Les ressources limitées et le fardeau énorme de la pauvreté dans de nombreuses régions du monde posent des enjeux énormes au regard du contrôle de l'infection par le VIH. On peut traiter les personnes déjà infectées à l'aide de médicaments salutaires, mais le coût élevé de ces traitements empêche la majorité des gens de s'en prévaloir. Il faut mettre au point des nouveaux médicaments antiviraux qui sont plus faciles à prendre, causent moins d'effets indésirables et coûtent beaucoup moins cher, pour que des millions de personnes puissent en bénéficier.

Il y a de nombreuses façons de communiquer les renseignements essentiels à propos du VIH/sida, et les méthodes appropriées à un pays ne sont pas nécessairement utiles dans un autre. Mais pour s'attaquer à la maladie, il faut d'abord comprendre que le VIH est l'ennemi. Les recherches, et non les mythes, mèneront à l'élaboration de traitements plus efficaces et moins chers et, espérons-le, à la mise au point d'un vaccin. Mais pour l'instant, il faut s'attacher à prévenir la transmission sexuelle.
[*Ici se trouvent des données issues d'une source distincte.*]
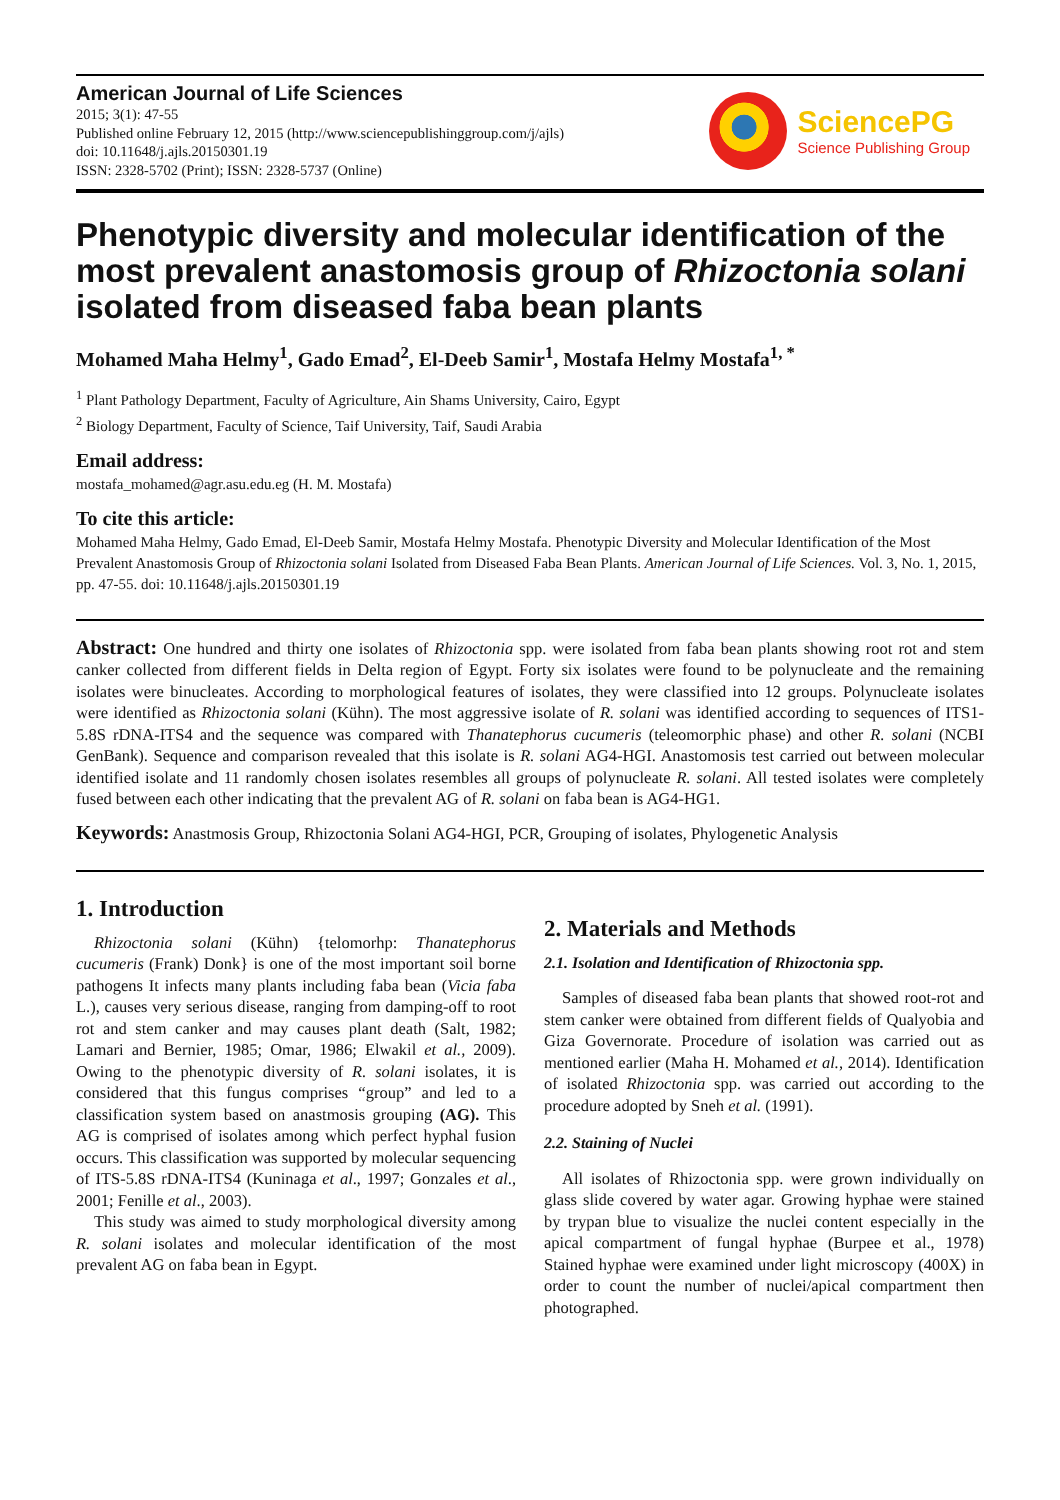American Journal of Life Sciences
2015; 3(1): 47-55
Published online February 12, 2015 (http://www.sciencepublishinggroup.com/j/ajls)
doi: 10.11648/j.ajls.20150301.19
ISSN: 2328-5702 (Print); ISSN: 2328-5737 (Online)
SciencePG
Science Publishing Group
Phenotypic diversity and molecular identification of the most prevalent anastomosis group of Rhizoctonia solani isolated from diseased faba bean plants
Mohamed Maha Helmy<sup>1</sup>, Gado Emad<sup>2</sup>, El-Deeb Samir<sup>1</sup>, Mostafa Helmy Mostafa<sup>1, *</sup>
<sup>1</sup> Plant Pathology Department, Faculty of Agriculture, Ain Shams University, Cairo, Egypt
<sup>2</sup> Biology Department, Faculty of Science, Taif University, Taif, Saudi Arabia
Email address:
mostafa_mohamed@agr.asu.edu.eg (H. M. Mostafa)
To cite this article:
Mohamed Maha Helmy, Gado Emad, El-Deeb Samir, Mostafa Helmy Mostafa. Phenotypic Diversity and Molecular Identification of the Most Prevalent Anastomosis Group of Rhizoctonia solani Isolated from Diseased Faba Bean Plants. American Journal of Life Sciences. Vol. 3, No. 1, 2015, pp. 47-55. doi: 10.11648/j.ajls.20150301.19
Abstract: One hundred and thirty one isolates of Rhizoctonia spp. were isolated from faba bean plants showing root rot and stem canker collected from different fields in Delta region of Egypt. Forty six isolates were found to be polynucleate and the remaining isolates were binucleates. According to morphological features of isolates, they were classified into 12 groups. Polynucleate isolates were identified as Rhizoctonia solani (Kühn). The most aggressive isolate of R. solani was identified according to sequences of ITS1-5.8S rDNA-ITS4 and the sequence was compared with Thanatephorus cucumeris (teleomorphic phase) and other R. solani (NCBI GenBank). Sequence and comparison revealed that this isolate is R. solani AG4-HGI. Anastomosis test carried out between molecular identified isolate and 11 randomly chosen isolates resembles all groups of polynucleate R. solani. All tested isolates were completely fused between each other indicating that the prevalent AG of R. solani on faba bean is AG4-HG1.
Keywords: Anastmosis Group, Rhizoctonia Solani AG4-HGI, PCR, Grouping of isolates, Phylogenetic Analysis
1. Introduction
Rhizoctonia solani (Kühn) {telomorhp: Thanatephorus cucumeris (Frank) Donk} is one of the most important soil borne pathogens It infects many plants including faba bean (Vicia faba L.), causes very serious disease, ranging from damping-off to root rot and stem canker and may causes plant death (Salt, 1982; Lamari and Bernier, 1985; Omar, 1986; Elwakil et al., 2009). Owing to the phenotypic diversity of R. solani isolates, it is considered that this fungus comprises “group” and led to a classification system based on anastmosis grouping (AG). This AG is comprised of isolates among which perfect hyphal fusion occurs. This classification was supported by molecular sequencing of ITS-5.8S rDNA-ITS4 (Kuninaga et al., 1997; Gonzales et al., 2001; Fenille et al., 2003).
This study was aimed to study morphological diversity among R. solani isolates and molecular identification of the most prevalent AG on faba bean in Egypt.
2. Materials and Methods
2.1. Isolation and Identification of Rhizoctonia spp.
Samples of diseased faba bean plants that showed root-rot and stem canker were obtained from different fields of Qualyobia and Giza Governorate. Procedure of isolation was carried out as mentioned earlier (Maha H. Mohamed et al., 2014). Identification of isolated Rhizoctonia spp. was carried out according to the procedure adopted by Sneh et al. (1991).
2.2. Staining of Nuclei
All isolates of Rhizoctonia spp. were grown individually on glass slide covered by water agar. Growing hyphae were stained by trypan blue to visualize the nuclei content especially in the apical compartment of fungal hyphae (Burpee et al., 1978) Stained hyphae were examined under light microscopy (400X) in order to count the number of nuclei/apical compartment then photographed.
La fin de la pandémie de sida n'est pas en vue. Mais en unissant nos efforts, nous pourrons renverser la tendance. La science triomphera un jour du sida comme elle l'a fait pour la variole. La première étape sera d'interrompre la transmission du VIH. Jusque-là, la raison, la solidarité, la volonté politique et le courage doivent être nos partenaires.

Références

  1. ONUSIDA, Rapport de l'épidémie mondiale de l'infection à HIV/SIDA. Décembre 1999.
  2. Hahn, B. H., Shaw, G. M., De Cock, K. M., Sharp, P. M. (2000) «AIDS as a zoonosis: scientific and public health implications», Science, 287, 607-614.
  3. Weiss R.A et Jaffe, H.W. (1990) «Duesberg, HIV and AIDS», Nature, 345, 659-660.
  4. NIAID (1996) HIV as the cause of AIDS. Lien cassé, voyez (même site) : HIV and AIDS : The Basics (english)
  5. O'Brien, S.J. et Goedert, J.J. (1996) «HIV causes AIDS: Koch's postulates fulfilled», Current Opinion in Immunology, 8, 613-618.
  6. Darby, S.C. et al., (1995) «Mortality before and after HIV infection in the complete UK population of haemophiliacs», Nature, 377, 79-82.
  7. Nunn, A.J. et al., (1997) «Mortality associated with HIV-1 infection over five years in a rural Ugandan population: cohort study», BMJ, 315, 767-771.
  8. Sperling, R. S. et al., (1996) «Maternal viral load, zidovudine treatment, and the risk of transmission of human immunodeficiency virus type 1 from mother to infant», N. Engl. J. Med. 335, 1678-80.
  9. Centers for Disease Control and Prevention (CDC). HIV/AIDS Surveillance Report 1999; 11, 1-44.
  10. Liska, V. et al., (1999) «Viremia and AIDS in rhesus macaques after intramuscular inoculation of plasmid DNA encoding full-length SIVmac239», AIDS Research & Human Retroviruses, 15, 445-450.
  11. Sitas, F. et al., (1999) «Antibodies against human herpesvirus 8 in black South African patients with cancer», N. Engl. J. Med., 340, 1863-1871.
  12. Shaffer, N. et al., (1999) «Short course zidovudine for perinatal HIV-1 transmission in Bangkok Thailand: a randomised controlled trial», Lancet, 353, 773-780.
  13. Guay, L. A. et al., (1999) «Intrapartum and neonatal single-dose nevirapine compared with zidovudin for prevention of mother-to-child transmission of HIV-1 in Kampala, Uganda: HIVNET 012 randomised trial», Lancet, 354, 795-802.